EXERCISE DESCRIPTION: One number is the whole answer: how many lines of the material hold "Example".

MATERIAL PROVIDED:

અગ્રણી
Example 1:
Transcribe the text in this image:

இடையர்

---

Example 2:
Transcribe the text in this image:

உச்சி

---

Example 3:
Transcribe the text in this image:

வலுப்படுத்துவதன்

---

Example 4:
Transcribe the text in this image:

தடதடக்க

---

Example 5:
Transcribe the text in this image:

---

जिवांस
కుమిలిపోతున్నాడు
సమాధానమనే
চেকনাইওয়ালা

RESPONSE: 5